----- SUPPLIED RECORDS -----

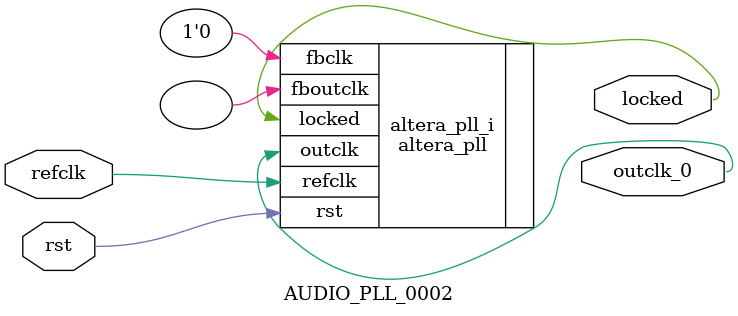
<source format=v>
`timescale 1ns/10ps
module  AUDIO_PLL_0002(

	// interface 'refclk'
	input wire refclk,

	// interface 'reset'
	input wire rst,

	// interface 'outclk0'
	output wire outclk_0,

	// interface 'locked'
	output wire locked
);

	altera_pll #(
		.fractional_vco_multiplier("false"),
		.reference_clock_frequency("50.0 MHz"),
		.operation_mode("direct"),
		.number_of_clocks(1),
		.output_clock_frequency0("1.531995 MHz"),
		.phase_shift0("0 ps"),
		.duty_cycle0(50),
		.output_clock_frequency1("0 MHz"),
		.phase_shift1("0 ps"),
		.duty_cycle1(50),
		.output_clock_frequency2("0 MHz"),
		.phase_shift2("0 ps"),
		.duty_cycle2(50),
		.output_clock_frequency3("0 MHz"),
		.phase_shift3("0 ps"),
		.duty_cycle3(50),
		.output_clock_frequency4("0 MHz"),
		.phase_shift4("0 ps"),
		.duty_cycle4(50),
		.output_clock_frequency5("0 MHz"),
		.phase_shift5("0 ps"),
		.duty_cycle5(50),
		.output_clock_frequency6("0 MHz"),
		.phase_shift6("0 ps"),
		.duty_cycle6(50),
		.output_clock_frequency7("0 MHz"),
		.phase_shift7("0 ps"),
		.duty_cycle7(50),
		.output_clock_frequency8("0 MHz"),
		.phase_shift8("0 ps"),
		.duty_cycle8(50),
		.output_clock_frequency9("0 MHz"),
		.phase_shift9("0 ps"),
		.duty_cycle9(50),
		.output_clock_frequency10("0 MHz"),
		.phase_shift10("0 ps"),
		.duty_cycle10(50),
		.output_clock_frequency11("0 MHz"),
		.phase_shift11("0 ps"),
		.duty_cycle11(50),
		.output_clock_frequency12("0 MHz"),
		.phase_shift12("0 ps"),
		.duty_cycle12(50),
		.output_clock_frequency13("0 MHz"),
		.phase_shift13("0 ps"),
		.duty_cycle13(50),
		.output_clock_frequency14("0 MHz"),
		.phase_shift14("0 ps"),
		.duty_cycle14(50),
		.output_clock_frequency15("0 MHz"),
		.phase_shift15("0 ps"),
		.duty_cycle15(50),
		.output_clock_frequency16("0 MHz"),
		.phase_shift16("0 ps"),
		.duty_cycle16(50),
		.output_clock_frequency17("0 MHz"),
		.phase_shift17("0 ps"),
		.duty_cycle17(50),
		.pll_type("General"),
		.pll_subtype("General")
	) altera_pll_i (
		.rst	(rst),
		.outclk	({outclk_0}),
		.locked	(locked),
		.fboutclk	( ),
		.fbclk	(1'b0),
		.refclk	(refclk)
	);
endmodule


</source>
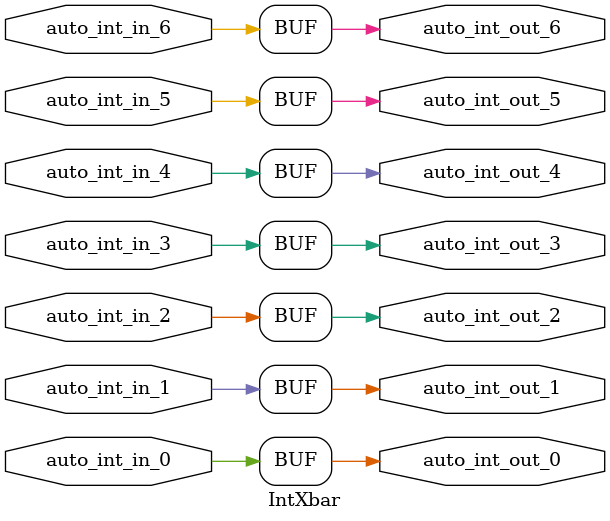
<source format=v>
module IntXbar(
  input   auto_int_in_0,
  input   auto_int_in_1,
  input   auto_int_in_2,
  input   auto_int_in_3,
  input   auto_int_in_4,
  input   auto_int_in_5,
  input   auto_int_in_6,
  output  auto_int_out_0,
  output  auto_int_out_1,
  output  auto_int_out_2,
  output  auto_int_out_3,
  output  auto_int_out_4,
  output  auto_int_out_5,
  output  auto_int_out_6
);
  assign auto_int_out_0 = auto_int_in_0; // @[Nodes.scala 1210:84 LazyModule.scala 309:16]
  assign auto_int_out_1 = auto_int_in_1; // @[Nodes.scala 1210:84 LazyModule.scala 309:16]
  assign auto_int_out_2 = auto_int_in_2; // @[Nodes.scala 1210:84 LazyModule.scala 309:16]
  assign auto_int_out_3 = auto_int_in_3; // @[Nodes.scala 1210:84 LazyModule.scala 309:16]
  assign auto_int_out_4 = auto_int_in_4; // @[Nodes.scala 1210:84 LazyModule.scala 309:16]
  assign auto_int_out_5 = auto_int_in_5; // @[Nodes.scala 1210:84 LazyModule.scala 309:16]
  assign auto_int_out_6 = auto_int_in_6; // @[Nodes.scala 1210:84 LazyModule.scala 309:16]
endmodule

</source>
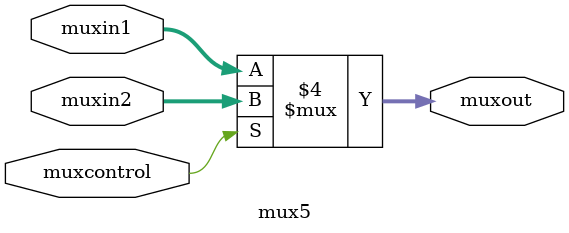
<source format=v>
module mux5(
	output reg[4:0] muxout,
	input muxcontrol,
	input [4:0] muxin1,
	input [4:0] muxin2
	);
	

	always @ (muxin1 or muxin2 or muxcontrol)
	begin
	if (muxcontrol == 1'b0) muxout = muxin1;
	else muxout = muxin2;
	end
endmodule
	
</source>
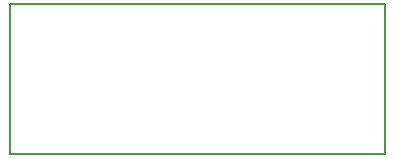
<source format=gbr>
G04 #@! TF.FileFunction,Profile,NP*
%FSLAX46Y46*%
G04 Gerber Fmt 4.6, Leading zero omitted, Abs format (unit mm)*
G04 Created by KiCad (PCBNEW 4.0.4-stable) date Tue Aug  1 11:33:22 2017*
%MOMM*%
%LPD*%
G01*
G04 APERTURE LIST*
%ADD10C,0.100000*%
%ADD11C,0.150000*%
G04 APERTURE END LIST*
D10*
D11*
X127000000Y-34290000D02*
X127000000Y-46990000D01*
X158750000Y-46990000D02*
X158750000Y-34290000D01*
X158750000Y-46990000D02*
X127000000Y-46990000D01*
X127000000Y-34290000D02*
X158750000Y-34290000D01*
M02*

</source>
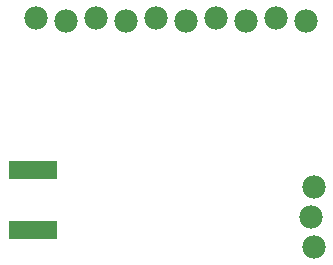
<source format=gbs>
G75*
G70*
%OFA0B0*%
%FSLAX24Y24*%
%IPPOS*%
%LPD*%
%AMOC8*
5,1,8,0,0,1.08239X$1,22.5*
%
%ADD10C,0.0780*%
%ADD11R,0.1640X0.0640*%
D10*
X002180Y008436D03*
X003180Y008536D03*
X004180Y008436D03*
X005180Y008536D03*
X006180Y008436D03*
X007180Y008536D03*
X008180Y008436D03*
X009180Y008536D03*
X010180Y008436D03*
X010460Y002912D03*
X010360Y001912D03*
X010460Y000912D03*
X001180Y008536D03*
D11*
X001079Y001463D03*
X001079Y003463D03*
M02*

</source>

-----
----- SUPPLIED RECORDS -----

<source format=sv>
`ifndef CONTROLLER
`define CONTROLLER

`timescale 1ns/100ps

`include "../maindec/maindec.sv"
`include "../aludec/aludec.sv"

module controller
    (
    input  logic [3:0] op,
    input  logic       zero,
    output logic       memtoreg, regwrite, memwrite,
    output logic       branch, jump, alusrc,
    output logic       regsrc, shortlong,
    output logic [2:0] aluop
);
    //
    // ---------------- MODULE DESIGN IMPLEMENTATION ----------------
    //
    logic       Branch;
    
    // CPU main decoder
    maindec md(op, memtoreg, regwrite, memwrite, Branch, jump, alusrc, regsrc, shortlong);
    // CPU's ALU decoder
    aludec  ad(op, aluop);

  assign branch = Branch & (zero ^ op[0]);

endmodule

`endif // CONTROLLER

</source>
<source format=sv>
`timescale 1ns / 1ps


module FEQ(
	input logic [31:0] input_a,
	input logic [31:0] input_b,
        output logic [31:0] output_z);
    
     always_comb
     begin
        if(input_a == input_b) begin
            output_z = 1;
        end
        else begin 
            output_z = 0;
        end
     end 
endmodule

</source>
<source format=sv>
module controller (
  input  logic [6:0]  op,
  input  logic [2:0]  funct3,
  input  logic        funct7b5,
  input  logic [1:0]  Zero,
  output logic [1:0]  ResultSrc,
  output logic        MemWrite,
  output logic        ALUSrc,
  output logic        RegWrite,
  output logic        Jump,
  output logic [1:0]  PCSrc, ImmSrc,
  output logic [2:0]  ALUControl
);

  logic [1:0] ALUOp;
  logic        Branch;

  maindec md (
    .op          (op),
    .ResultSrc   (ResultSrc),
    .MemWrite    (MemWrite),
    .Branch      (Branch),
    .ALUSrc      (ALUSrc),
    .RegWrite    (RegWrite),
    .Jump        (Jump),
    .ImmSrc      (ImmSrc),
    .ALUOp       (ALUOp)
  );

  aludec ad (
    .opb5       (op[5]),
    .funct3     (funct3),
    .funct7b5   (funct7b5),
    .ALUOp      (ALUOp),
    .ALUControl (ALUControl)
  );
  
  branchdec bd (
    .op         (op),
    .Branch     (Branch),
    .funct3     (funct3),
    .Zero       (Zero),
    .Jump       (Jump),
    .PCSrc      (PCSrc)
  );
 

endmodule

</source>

-----

* WRITTEN TASK *
Answer with a number alone. It should equal the count of lines in the entries that hold "memtoreg".

* EXERCISE RESPONSE *
2